Select every line below containing the word "elbow".

# # # # # # #

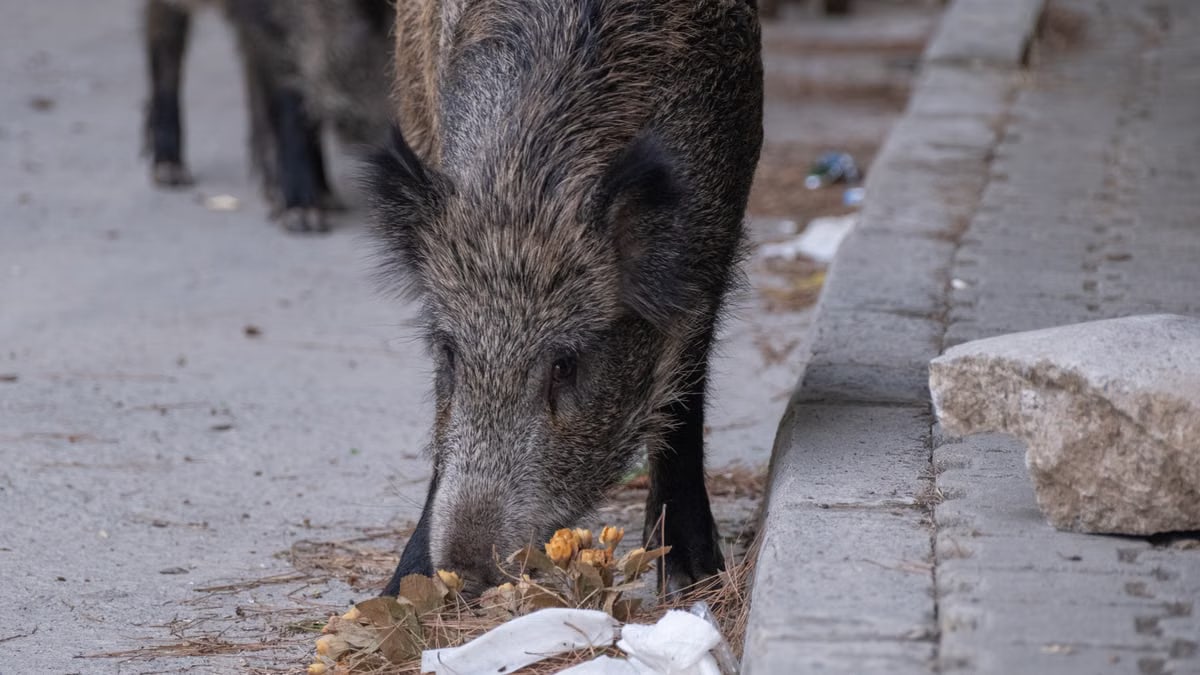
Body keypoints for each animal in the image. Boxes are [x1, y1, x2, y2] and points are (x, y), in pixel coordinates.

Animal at [142, 0, 394, 233]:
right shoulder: (276, 28)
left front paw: (321, 203)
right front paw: (303, 219)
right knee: (163, 36)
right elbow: (292, 105)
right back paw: (170, 173)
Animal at [368, 0, 764, 597]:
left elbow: (681, 397)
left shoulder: (713, 245)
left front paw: (691, 580)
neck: (523, 185)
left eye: (566, 364)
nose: (465, 572)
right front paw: (401, 590)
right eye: (451, 354)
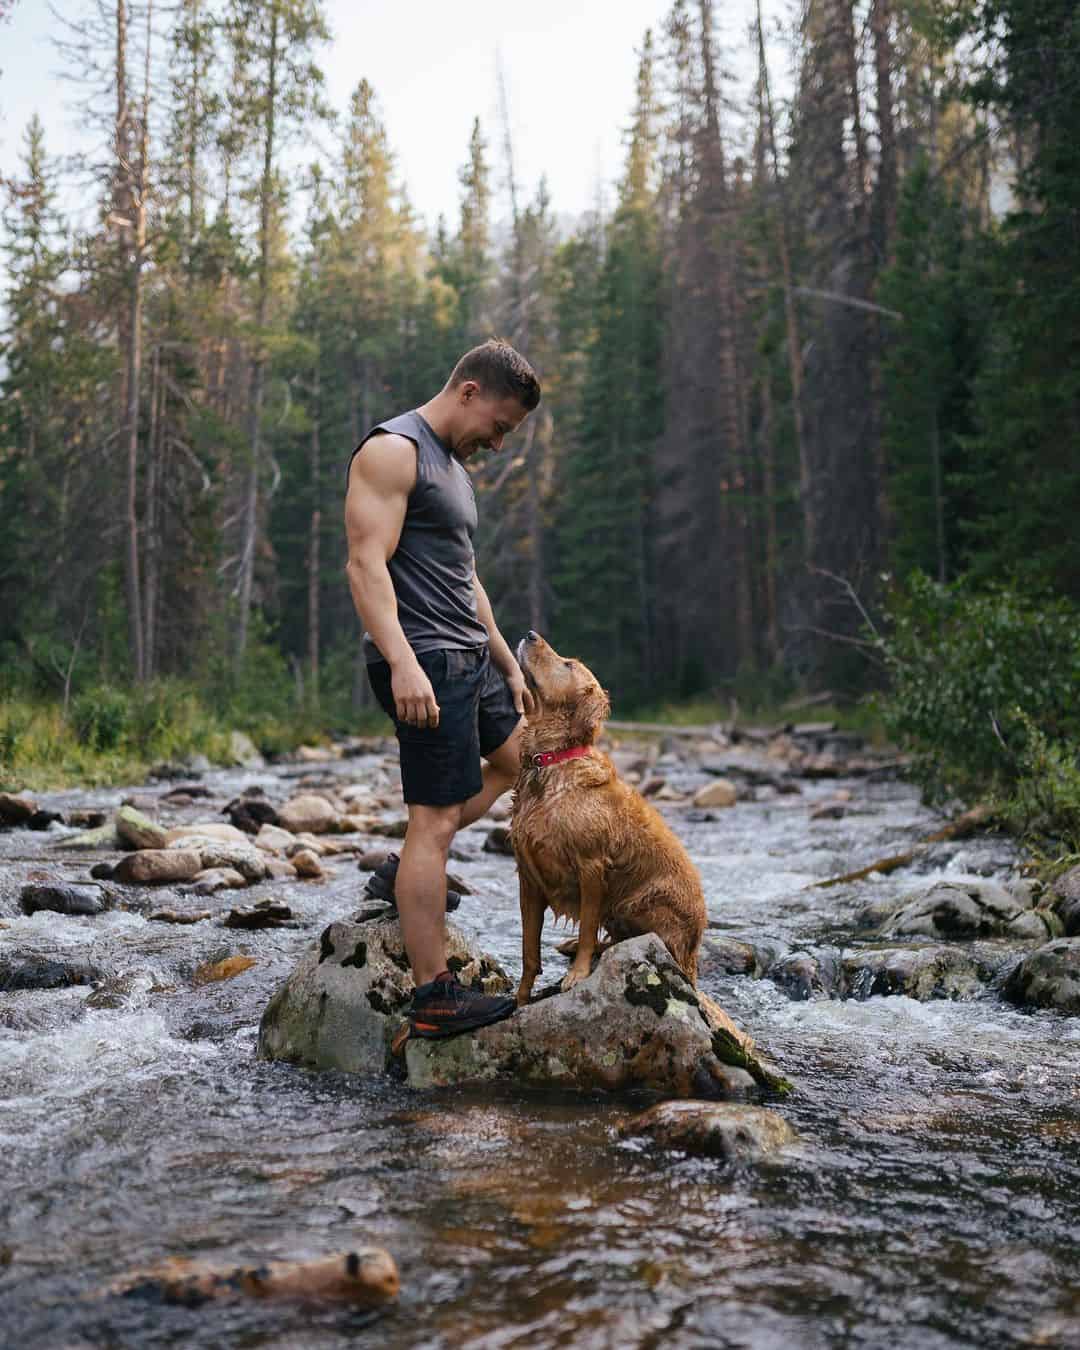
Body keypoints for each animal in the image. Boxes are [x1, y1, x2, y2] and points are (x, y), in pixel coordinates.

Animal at [513, 631, 707, 1004]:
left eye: (567, 665)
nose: (530, 634)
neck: (553, 761)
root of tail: (693, 955)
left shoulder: (591, 866)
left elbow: (588, 926)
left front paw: (576, 974)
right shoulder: (527, 877)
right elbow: (529, 949)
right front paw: (520, 998)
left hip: (638, 904)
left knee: (639, 943)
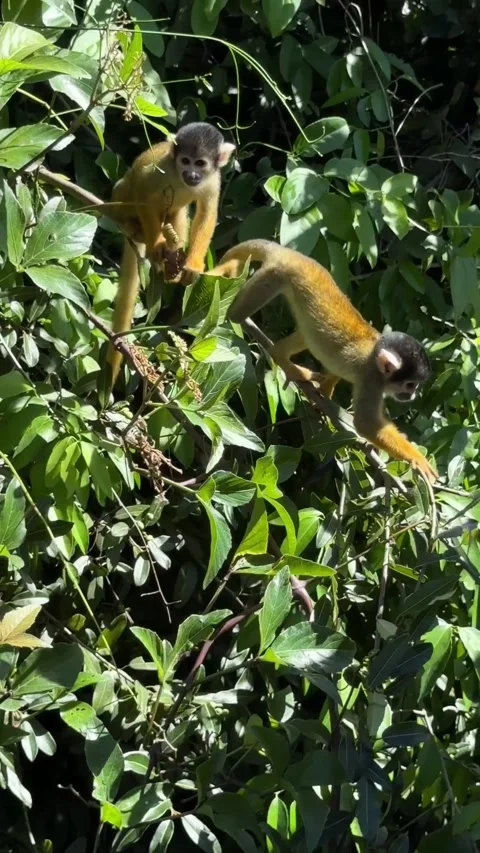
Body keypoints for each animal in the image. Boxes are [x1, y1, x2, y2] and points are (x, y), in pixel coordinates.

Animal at [106, 122, 235, 385]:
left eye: (200, 163)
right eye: (185, 161)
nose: (192, 175)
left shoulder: (213, 179)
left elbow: (206, 214)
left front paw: (192, 265)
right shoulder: (163, 169)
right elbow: (144, 190)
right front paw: (156, 246)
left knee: (179, 213)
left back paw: (172, 262)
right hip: (120, 200)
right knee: (131, 188)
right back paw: (136, 230)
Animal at [206, 239, 437, 483]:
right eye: (410, 385)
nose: (412, 396)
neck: (375, 355)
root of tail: (289, 253)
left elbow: (335, 369)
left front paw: (325, 391)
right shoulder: (371, 379)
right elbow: (367, 425)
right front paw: (417, 459)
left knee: (307, 334)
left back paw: (281, 355)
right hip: (273, 275)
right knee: (237, 314)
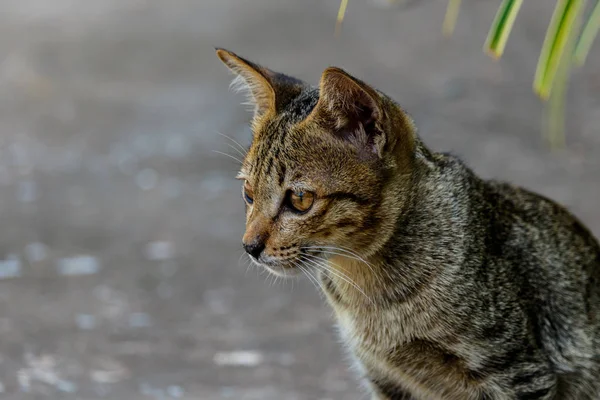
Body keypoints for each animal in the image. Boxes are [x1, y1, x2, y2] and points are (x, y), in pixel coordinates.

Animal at [216, 49, 600, 400]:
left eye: (299, 199)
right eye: (248, 193)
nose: (249, 246)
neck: (373, 296)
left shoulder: (518, 371)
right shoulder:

# # # # # # #

### TASK ANSWER
right elbow: (292, 105)
left elbow: (681, 397)
left elbow: (588, 926)
right elbow: (529, 949)
left elbow: (206, 214)
right elbow: (144, 190)
left elbow: (335, 369)
right elbow: (367, 425)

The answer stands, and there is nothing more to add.